* EXERCISE TEXT *

In the twentieth century, China was governed by three regimes: the Qing dynasty, followed by the establishment of the Republic of China in 1912, and, since 1949, the People’s Republic of China. The history of the PRC is further divided into two periods: the Mao era (1949-1976) and the reform era.

How this history was perceived changed over time. During the Mao years, the Republican era – with its “united front” politics and the development of civil society– looked like a brief interlude between periods of autocracy. Yet, during the PRC’s reform period, it was the tumult of the Mao era that looked like the aberration, even to the CPC, which sought to distance itself from what it called “leftist mistakes.” With the success of Deng’s “socialism with Chinese characteristics,” China’s economic miracle appeared to confirm that the country was firmly on the path toward development and modernization.

Changing perceptions of China’s trajectory have been reflected in America’s relationship with the country. During World War II, China was America’s ally. Indeed, in 1943, the wife of China’s Nationalist leader Chiang Kai-shek testified before the US Congress about how US President Franklin D. Roosevelt’s “four freedoms” applied to a China at war with Japan.

But the belief that the US-China relationship was based on shared values was dashed by the CPC’s victory in 1949, leading to the suggestion that the US had somehow “lost China.” Such hopes were revived, to some extent, with the reestablishment of diplomatic relations and, later, the reform era. Believing that economic development and a growing middle class would lead to political liberalization, the US again engaged with China.

This hope was reinforced through the 1990s and 2000s, when officials began to experiment with elections at the village level, and the CPC leadership changed regularly after two terms. China joined the World Trade Organization and hosted the 2008 Olympics in Beijing. As the journalist Jim Mann once argued, it was the expectation of political reform that underlay US interactions with China, even after the massacre in Tiananmen Square in 1989.

Yet, over the last decade, that expectation has been called into question. While China’s per capita income was rising, and its middle class was growing, democracy did not arrive. Political scientists stopped predicting the CPC’s collapse and began asking instead why the one-party authoritarian state has been so resilient, and whether the period of reform and opening up had come to an end. As Xi’s “New Era” shows, the answer is a resounding yes.

Consider the rise of digital technologies. Instead of allowing the Internet to result in greater freedom, China’s government constructed a Great Firewall. At the same time, it developed what political scientists call “digital Leninism,” in which the latest technology enables an unprecedented level of state surveillance.

Similarly, China’s market economy has not grown increasingly privatized. Instead, the government has maintained control of the most important state-owned enterprises, and the private enterprise that is conducted serves state priorities. In the realm of politics, democratic experimentation is confined to the local level, permitted only insofar as it strengthens CPC rule.

So was the reform era yet another aberration in China’s history, not unlike the Republican period? One way to approach this question is to imagine modern Chinese history as resembling the double-helix structure of DNA, comprising a strand of openness and one of authoritarianism.

For example, many think of the reform era, especially the 1980s, as a time of pluralistic political discourse and an increasingly vibrant civil society. But it was also defined by adherence to Deng’s “four cardinal principles”: the socialist road; the people’s democratic dictatorship; the leadership of the CPC; and Marxism, Leninism, and Mao Zedong Thought.

Just as Deng presided over China’s reform and opening up, he presided over the Tiananmen Square massacre. Similarly, while the Republican era had its new universities and professions (including lawyers), it also had Chiang Kai-shek’s “White Terror” and the conservative “New Life” movement.

In short, even when the Chinese tapestry featured a reformist weft, it was always woven into an authoritarian warp. In Xi’s “New Era,” it is the authoritarian strand that is dominant. History will tell whether a recessive strand of openness may persist.

* RECORDS PROVIDED *
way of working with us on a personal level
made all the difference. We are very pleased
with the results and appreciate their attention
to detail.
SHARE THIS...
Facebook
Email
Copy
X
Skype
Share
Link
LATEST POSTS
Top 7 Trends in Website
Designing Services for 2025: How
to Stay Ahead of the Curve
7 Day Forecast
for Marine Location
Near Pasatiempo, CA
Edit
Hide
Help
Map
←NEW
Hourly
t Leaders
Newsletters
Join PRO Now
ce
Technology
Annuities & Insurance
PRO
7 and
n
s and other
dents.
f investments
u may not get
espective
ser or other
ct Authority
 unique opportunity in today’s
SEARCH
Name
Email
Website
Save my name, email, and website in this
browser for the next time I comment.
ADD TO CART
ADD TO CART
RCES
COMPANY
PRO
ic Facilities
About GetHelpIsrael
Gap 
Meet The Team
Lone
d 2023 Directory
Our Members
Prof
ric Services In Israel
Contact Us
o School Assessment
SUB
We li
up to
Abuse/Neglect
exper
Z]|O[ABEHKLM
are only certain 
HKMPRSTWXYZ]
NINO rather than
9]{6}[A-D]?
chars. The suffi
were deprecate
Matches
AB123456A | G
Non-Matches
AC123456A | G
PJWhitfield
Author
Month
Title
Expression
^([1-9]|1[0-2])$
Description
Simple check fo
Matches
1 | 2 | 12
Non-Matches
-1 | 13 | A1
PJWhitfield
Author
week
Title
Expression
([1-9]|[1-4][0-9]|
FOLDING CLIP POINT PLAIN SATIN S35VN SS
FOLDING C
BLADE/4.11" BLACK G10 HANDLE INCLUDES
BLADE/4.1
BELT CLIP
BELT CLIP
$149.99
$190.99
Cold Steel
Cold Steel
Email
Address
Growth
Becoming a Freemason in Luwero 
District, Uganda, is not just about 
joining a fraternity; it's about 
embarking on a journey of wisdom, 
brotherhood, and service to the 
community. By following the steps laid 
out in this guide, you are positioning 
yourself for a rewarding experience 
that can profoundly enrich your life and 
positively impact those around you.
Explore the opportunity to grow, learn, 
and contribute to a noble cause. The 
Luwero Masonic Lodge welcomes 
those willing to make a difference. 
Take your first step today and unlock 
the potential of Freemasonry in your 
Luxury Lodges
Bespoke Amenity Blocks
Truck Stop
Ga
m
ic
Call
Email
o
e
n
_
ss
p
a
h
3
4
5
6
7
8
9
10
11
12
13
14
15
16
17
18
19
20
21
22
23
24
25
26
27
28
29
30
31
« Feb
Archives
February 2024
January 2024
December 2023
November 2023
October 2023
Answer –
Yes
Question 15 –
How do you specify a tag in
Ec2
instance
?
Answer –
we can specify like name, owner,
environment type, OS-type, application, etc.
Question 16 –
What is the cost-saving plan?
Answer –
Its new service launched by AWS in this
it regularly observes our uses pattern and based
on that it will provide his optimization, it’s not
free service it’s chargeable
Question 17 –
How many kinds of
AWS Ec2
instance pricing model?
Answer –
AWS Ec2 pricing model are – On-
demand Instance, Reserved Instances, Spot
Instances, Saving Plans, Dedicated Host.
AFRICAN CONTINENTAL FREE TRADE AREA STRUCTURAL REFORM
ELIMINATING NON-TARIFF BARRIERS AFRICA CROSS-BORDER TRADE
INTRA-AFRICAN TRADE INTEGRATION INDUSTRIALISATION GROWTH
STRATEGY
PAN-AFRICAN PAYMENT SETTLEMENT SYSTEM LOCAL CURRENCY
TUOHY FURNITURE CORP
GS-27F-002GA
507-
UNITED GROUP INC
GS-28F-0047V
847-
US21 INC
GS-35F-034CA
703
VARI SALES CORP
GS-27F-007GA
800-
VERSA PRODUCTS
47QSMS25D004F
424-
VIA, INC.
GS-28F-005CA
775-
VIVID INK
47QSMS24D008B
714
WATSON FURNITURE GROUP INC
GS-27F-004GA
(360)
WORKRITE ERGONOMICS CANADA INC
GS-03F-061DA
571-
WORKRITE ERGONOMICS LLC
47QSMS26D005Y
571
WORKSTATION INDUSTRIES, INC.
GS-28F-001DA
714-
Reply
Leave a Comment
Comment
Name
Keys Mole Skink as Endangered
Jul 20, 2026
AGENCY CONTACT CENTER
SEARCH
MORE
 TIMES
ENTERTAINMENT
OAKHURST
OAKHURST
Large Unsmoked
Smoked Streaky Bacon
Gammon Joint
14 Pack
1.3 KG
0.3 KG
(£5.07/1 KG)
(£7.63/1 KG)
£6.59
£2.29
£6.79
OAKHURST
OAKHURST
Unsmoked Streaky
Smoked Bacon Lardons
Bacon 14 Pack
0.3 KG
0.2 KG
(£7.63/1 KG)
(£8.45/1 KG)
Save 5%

* WHAT YOU WILL DO *
Please answer these questions from the text on modern China:
(a) In what year was the Republic of China established?
(b) Who testified before the US Congress in 1943?
(c) Which city hosted the 2008 Olympics?
You can leave the entries aside; everything needed is in the text on modern China.

* RESPONSE TO THE EXERCISE *
(a) 1912
(b) The wife of China's Nationalist leader Chiang Kai-shek
(c) Beijing